**SOURCE DOCUMENT:**
President’s Report to Academic and Professional Faculty

President Donald P. Christian’s February 2017 report to the Academic and Professional Faculty:

I hope everyone’s semester is progressing well. I share the following updates about recent developments and information about pending events and activities.

TABLE OF CONTENTS:

  • Distinguished Speaker – Robert F. Kennedy, Jr. will speak on “Our Environmental Destiny,” March 13, 7:30 p.m.
  • Women’s Leadership Summit – Career advice, networking for all students, all majors, Wednesday, March 1.
  • Accepted Students Open Houses April 1, 8 – Faculty and staff engagement with prospective students and their families is strongly encouraged.
  • Mumps – One case since the semester began; personal precautions remain warranted.
  • Commencement – This year we will have two undergraduate commencement ceremonies, College of Liberal Arts and Sciences on Saturday, May 20 (10:00 a.m.), Schools of Business, Fine and Performing Arts, Education, and Science and Engineering on Sunday, May 21 (10:00 a.m.). Graduate School commencement ceremony will be on Friday evening, May 19 (6:00 p.m.).

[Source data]
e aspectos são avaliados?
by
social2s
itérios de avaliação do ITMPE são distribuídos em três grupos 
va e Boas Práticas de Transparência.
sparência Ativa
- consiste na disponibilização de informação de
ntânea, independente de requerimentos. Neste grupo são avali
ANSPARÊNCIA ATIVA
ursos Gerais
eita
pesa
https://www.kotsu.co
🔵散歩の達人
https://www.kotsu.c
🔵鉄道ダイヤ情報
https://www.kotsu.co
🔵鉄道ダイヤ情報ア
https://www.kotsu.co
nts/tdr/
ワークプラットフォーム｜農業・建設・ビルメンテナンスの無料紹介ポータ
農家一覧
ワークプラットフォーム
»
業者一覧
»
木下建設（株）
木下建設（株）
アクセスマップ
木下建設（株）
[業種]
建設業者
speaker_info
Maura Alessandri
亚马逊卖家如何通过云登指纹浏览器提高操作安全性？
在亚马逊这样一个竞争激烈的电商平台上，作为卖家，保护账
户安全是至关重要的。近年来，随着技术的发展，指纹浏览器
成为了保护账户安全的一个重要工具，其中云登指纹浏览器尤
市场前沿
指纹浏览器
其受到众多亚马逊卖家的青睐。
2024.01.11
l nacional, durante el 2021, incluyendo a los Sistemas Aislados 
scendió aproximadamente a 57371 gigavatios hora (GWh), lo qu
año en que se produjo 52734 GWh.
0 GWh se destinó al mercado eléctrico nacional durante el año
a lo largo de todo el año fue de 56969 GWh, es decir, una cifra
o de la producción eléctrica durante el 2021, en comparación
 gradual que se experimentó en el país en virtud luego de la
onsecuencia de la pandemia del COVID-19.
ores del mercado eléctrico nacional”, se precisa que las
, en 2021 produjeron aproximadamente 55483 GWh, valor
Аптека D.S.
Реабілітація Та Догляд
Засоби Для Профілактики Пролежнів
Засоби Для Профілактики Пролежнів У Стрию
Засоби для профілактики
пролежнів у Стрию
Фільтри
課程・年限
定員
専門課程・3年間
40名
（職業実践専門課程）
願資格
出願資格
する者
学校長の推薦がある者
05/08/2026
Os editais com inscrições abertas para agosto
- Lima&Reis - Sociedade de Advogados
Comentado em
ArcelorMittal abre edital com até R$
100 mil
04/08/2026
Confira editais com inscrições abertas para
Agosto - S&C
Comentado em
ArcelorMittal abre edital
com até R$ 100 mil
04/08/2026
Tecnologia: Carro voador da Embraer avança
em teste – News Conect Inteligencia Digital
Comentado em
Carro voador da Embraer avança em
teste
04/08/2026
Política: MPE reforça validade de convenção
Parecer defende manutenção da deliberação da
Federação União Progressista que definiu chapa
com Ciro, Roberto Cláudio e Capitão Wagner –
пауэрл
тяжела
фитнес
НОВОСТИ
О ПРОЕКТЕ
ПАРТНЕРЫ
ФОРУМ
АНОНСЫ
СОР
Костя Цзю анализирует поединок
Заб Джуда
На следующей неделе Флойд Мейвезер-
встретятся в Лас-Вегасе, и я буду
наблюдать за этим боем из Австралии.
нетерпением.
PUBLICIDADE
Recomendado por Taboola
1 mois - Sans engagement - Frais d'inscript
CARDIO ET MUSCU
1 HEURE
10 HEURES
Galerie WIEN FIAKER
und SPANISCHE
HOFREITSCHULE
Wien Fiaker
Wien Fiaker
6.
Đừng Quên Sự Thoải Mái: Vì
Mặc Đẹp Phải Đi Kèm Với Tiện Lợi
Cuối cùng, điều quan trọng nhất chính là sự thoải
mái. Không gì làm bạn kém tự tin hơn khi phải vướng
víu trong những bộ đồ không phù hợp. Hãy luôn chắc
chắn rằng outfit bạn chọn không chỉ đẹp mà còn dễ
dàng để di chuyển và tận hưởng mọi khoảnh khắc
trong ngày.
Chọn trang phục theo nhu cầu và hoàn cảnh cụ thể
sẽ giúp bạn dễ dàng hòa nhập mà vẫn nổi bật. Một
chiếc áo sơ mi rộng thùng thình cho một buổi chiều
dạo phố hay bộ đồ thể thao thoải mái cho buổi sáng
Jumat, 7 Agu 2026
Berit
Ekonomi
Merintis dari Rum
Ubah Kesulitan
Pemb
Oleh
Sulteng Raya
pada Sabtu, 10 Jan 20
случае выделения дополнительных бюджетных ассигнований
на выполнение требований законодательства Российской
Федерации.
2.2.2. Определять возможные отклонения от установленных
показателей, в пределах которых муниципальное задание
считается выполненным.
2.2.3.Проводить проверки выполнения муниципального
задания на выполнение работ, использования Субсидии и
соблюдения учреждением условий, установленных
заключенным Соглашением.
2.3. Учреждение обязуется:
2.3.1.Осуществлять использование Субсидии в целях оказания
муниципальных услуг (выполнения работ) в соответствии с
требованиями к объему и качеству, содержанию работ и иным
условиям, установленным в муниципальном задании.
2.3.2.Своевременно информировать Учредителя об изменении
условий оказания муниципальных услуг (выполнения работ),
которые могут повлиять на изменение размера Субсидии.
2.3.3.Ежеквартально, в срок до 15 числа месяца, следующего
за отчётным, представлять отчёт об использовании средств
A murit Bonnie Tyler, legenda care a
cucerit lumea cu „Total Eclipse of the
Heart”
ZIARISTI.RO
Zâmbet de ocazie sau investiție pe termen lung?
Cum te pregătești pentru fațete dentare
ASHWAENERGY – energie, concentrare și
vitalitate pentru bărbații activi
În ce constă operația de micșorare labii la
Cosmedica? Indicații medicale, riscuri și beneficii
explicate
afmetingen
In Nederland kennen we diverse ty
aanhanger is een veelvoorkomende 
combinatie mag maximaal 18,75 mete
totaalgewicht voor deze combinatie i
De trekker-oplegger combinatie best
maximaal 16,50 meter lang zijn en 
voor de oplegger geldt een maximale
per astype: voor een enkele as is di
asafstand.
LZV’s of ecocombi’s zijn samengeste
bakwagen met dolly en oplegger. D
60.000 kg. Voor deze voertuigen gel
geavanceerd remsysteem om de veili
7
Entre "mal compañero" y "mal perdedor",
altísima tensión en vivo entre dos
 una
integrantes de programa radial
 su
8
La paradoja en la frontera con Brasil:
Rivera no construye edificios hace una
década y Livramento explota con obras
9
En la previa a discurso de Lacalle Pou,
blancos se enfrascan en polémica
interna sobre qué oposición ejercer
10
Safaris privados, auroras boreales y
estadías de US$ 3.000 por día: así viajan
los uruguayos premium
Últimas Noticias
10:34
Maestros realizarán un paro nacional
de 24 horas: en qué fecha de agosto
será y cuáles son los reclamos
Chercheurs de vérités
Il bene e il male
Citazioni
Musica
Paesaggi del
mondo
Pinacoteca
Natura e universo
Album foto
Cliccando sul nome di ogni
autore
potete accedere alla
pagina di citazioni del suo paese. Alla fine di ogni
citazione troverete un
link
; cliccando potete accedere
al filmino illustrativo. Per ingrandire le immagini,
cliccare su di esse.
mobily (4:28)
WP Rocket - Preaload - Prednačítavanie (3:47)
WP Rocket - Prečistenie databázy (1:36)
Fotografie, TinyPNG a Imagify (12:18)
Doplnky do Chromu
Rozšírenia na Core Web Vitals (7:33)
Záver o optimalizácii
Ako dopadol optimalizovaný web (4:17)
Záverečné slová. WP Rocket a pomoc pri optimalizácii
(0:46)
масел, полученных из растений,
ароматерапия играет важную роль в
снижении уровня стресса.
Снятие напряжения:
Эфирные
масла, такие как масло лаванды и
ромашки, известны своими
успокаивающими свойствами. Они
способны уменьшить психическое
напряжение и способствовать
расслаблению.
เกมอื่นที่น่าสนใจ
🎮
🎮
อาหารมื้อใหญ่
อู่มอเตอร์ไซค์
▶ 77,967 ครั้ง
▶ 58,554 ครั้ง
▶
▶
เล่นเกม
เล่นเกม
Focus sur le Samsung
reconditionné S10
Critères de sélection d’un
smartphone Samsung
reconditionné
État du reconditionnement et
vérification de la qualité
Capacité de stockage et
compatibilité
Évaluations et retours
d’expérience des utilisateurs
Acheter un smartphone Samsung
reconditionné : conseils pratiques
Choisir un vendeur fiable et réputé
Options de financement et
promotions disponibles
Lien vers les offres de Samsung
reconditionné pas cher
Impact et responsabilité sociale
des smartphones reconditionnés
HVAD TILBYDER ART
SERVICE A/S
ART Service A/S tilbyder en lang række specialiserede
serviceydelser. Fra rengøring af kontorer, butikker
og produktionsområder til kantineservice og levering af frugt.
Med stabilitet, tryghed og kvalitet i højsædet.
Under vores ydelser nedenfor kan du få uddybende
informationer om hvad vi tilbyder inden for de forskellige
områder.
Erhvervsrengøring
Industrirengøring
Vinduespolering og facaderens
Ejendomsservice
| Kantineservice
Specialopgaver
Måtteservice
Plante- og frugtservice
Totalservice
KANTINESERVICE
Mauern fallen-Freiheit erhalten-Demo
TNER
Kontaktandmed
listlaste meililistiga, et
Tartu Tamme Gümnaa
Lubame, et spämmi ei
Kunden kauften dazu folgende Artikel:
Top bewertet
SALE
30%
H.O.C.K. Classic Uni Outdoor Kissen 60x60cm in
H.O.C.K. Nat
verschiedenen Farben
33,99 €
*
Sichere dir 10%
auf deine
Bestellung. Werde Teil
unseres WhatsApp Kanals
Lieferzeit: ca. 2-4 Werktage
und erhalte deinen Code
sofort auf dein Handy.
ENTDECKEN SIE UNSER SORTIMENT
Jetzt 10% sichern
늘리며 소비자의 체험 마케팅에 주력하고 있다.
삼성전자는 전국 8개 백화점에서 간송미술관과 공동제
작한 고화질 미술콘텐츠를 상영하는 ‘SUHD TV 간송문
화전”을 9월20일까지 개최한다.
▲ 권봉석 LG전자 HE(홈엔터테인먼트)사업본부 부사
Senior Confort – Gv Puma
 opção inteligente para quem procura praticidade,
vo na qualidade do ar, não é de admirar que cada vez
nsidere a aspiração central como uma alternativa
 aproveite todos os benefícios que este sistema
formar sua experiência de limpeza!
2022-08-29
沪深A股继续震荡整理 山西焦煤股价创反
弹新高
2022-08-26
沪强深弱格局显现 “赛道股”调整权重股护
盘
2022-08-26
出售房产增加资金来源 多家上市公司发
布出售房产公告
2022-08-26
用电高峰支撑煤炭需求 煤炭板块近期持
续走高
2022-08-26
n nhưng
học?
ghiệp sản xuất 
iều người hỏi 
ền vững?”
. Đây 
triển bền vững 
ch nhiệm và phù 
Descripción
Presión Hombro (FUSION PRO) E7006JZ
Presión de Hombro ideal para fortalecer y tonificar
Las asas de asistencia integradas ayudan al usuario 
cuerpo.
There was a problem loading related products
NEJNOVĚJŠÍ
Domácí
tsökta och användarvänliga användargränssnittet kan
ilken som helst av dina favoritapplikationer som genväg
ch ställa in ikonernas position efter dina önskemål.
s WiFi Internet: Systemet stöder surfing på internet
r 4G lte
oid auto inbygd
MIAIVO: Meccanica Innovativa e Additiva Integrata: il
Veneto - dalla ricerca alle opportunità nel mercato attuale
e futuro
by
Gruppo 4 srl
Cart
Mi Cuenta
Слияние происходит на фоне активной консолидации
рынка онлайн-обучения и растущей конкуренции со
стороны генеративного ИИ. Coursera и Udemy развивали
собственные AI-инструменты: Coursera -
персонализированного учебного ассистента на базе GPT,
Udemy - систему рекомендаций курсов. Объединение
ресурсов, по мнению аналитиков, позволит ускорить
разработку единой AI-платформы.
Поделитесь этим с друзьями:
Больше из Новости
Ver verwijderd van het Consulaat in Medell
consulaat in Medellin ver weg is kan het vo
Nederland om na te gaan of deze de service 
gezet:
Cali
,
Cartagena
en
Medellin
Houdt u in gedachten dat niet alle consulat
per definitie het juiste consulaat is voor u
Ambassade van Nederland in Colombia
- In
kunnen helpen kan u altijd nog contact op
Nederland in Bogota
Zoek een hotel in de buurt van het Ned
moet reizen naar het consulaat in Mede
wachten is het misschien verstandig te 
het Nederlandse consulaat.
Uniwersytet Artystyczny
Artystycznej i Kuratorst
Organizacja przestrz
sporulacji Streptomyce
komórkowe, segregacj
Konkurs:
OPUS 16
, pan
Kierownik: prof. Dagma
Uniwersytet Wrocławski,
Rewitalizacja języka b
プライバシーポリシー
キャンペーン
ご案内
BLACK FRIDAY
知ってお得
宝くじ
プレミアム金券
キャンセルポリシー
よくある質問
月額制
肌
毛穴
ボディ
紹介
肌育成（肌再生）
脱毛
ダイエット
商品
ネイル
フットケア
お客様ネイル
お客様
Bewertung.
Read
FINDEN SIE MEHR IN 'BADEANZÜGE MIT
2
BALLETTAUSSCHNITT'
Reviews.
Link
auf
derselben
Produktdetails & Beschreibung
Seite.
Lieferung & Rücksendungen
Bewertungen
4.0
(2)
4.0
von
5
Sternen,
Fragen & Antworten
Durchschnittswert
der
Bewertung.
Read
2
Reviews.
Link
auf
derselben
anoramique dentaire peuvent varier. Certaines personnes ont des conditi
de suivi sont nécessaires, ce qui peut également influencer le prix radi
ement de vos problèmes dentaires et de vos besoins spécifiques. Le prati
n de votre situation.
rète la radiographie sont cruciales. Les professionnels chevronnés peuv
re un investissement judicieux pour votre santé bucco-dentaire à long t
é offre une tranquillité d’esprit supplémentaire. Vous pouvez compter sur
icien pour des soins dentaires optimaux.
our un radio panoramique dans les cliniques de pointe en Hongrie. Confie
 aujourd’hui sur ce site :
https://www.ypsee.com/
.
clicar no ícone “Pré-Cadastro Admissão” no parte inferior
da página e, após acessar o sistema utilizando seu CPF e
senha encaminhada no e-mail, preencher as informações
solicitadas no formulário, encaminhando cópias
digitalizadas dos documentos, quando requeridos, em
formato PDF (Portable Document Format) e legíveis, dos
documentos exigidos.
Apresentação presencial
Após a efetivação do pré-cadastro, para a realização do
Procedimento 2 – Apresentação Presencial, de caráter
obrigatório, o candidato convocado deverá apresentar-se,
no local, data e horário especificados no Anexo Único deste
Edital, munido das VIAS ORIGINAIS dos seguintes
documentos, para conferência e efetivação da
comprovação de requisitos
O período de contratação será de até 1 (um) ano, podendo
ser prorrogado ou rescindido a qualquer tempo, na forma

**QUESTIONS ON THE MATERIAL:**
**A)** In the president's report, rewrite the paragraph that begins "Commencement – This year" as a short list of the ceremonies, keeping each one's day, date and time.
**B)** List every event in the president's report that has a date, each with its date.
**C)** Extend the president's report, picking up after its last sentence.

**EXPECTED RESPONSES:**
**A)**
- Graduate School: Friday evening, May 19, 6:00 p.m.
- College of Liberal Arts and Sciences (undergraduate): Saturday, May 20, 10:00 a.m.
- Schools of Business, Fine and Performing Arts, Education, and Science and Engineering (undergraduate): Sunday, May 21, 10:00 a.m.

**B)**
- Distinguished Speaker talk by Robert F. Kennedy, Jr., "Our Environmental Destiny": March 13
- Women's Leadership Summit: Wednesday, March 1
- Accepted Students Open Houses: April 1 and April 8
- College of Liberal Arts and Sciences commencement: Saturday, May 20
- Commencement for the Schools of Business, Fine and Performing Arts, Education, and Science and Engineering: Sunday, May 21
- Graduate School commencement: Friday evening, May 19

**C)**
  • Budget –At Feb. 14 budget forum, we outlined background and scope of adjustments we must make; below, I summarize some steps underway or in consideration. Suggestions to increase revenue and reduce expenditures due by March 10. Summer session 2017 course offerings to date are a serious concern.
  • Outside Speaker Policy – Revisions in policy language and implementation are being considered in response to feedback from faculty and staff. Stay tuned.
  • VPSA search – Search is progressing on schedule, applications are strong, off-site interviews scheduled for late March with campus interviews of finalists to follow in April.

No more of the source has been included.